Just as ghost stories are popular in the months leading up to Christmas, stories with winter settings bring out a primal need for protection, whether it is from the elements themselves or something lurking within them. Monster stories in particular are more effective in the cold, where the protagonist is caught between the basic survival impulse to find shelter and the threat of the monster itself. Apocalyptic stories often utilise the hardships of a long winter to add to whatever other difficulties the characters have to face.
In Romance, getting inside from the cold brings a different form of comfort where words and phrases like cozy and good company give the story that warm, safe ambiance conducive to developing a new relationship with an interesting person sharing that warm space.
Even children’s stories associate wintertime as dark and mysterious, a time when magical beings come out of cold fantasylands to help or hinder the child characters in the story. From an early age, we learn from stories to look for the hidden enchantment in the snowy realms we may not have ever experienced in real life.
Sometimes the word ‘winter’ is used in a title to denote sadness in the tale, as is speculated about Shakespeare’s choice of title, The Winter’s Tale and in Silent Winterby Maggie James. In my own second Steampunk novel still in progress, the word ‘winter’ appears in the title to indicate both progression of a series and new realms of hardships for certain characters who are enjoying further development from their roles in the first book of the series, The Wake of the Dragon.

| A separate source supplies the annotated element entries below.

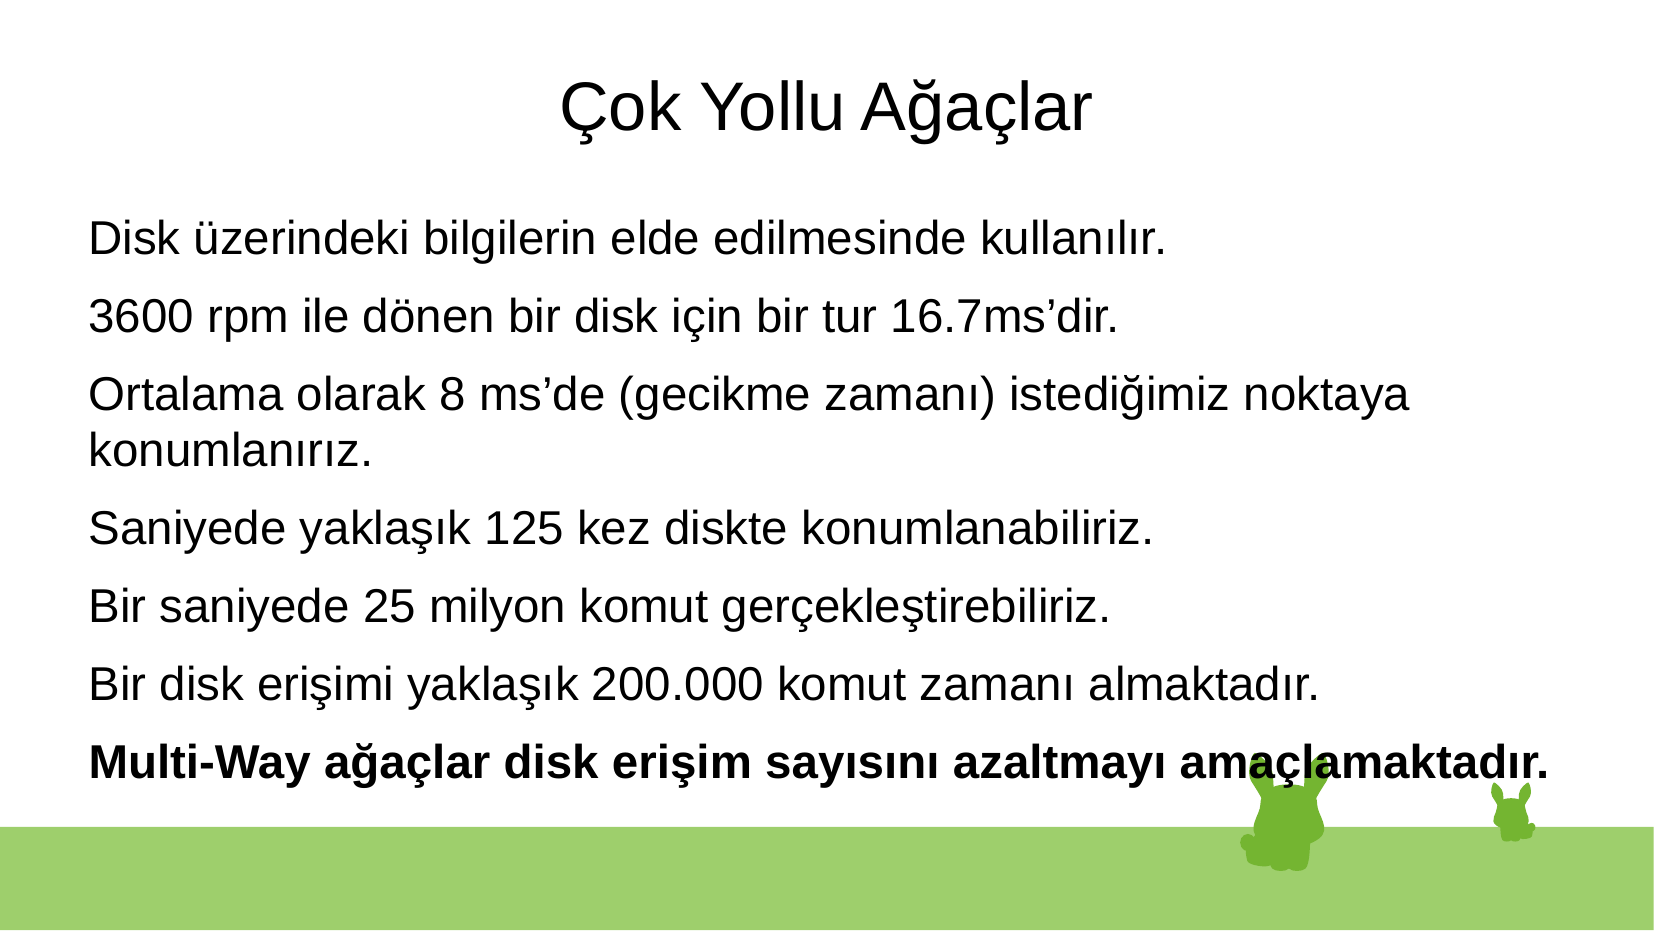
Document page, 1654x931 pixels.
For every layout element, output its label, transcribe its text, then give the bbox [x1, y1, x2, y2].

title Çok Yollu Ağaçlar [88, 29, 1565, 178]
list Disk üzerindeki bilgilerin elde edilmesinde kullanılır. 3600 rpm ile dönen bir disk için bir tur 16.7ms’dir. Ortalama olarak 8 ms’de (gecikme zamanı) istediğimiz noktaya konumlanırız. Saniyede yaklaşık 125 kez diskte konumlanabiliriz. Bir saniyede 25 milyon komut gerçekleştirebiliriz. Bir disk erişimi yaklaşık 200.000 komut zamanı almaktadır. Multi-Way ağaçlar disk erişim sayısını azaltmayı amaçlamaktadır. [88, 206, 1565, 826]
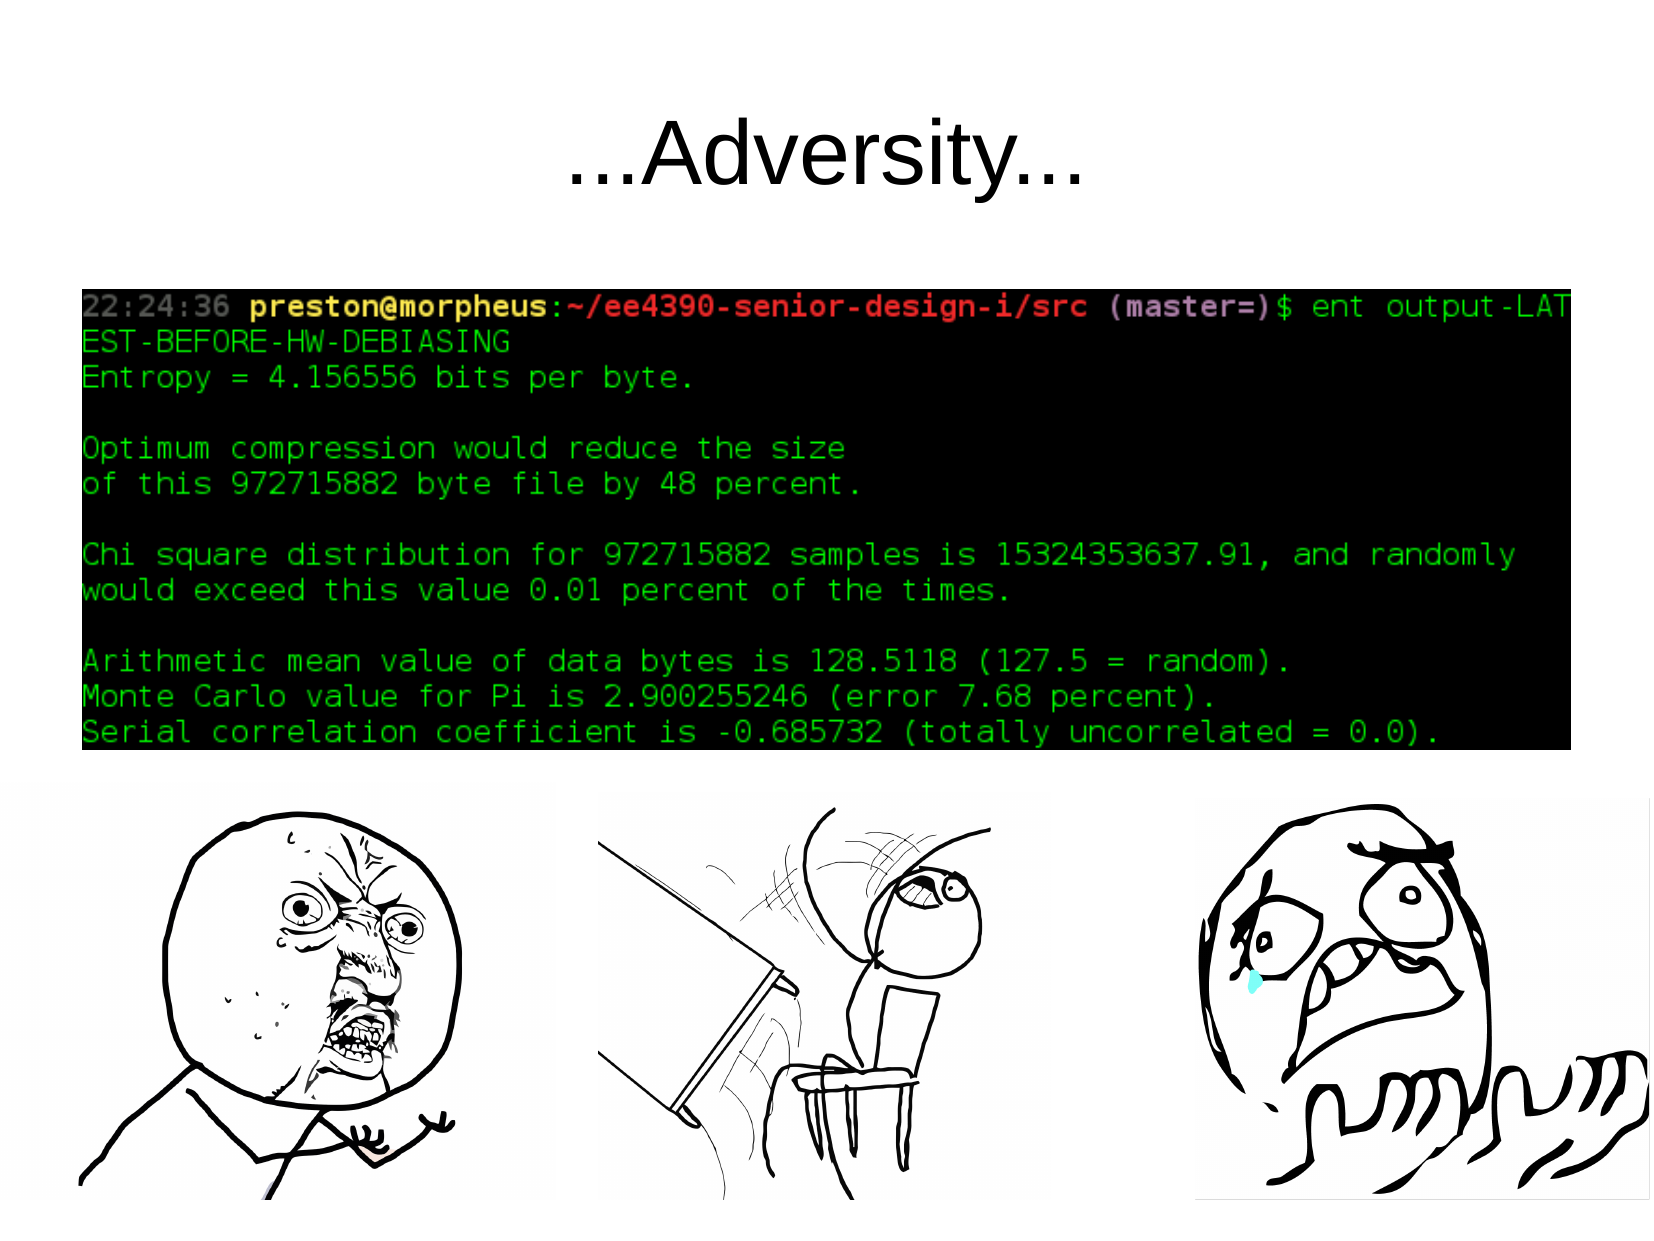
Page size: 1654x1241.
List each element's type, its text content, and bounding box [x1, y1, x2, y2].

The cold season can become effectively a character in a story. Who hasn’t heard the phrase, “Winter’s coming” from Game of Thrones? As fans eagerly await the next book in the series, The Winds of Winter, they’ve been well primed with that phrase so often that the mention of winter in the title tells us that something is coming to a climax in this instalment. Those of us who followed the television series know some of what is coming, but the rushed final episodes suggest there is far more detail to come in the books and hopefully some wrapping up of loose ends.
Do you read seasonally? Outside of holidays, do you tend to read books set in the season in progress outside of your window? Or do you read cross-seasonally, cooling down in summer with a story involving a winter storm or warming up in the cold months with something in a desert or beach setting?
Let’s curl up with a good book and talk about stories we’ve read to get us through the dark and cold months of the year.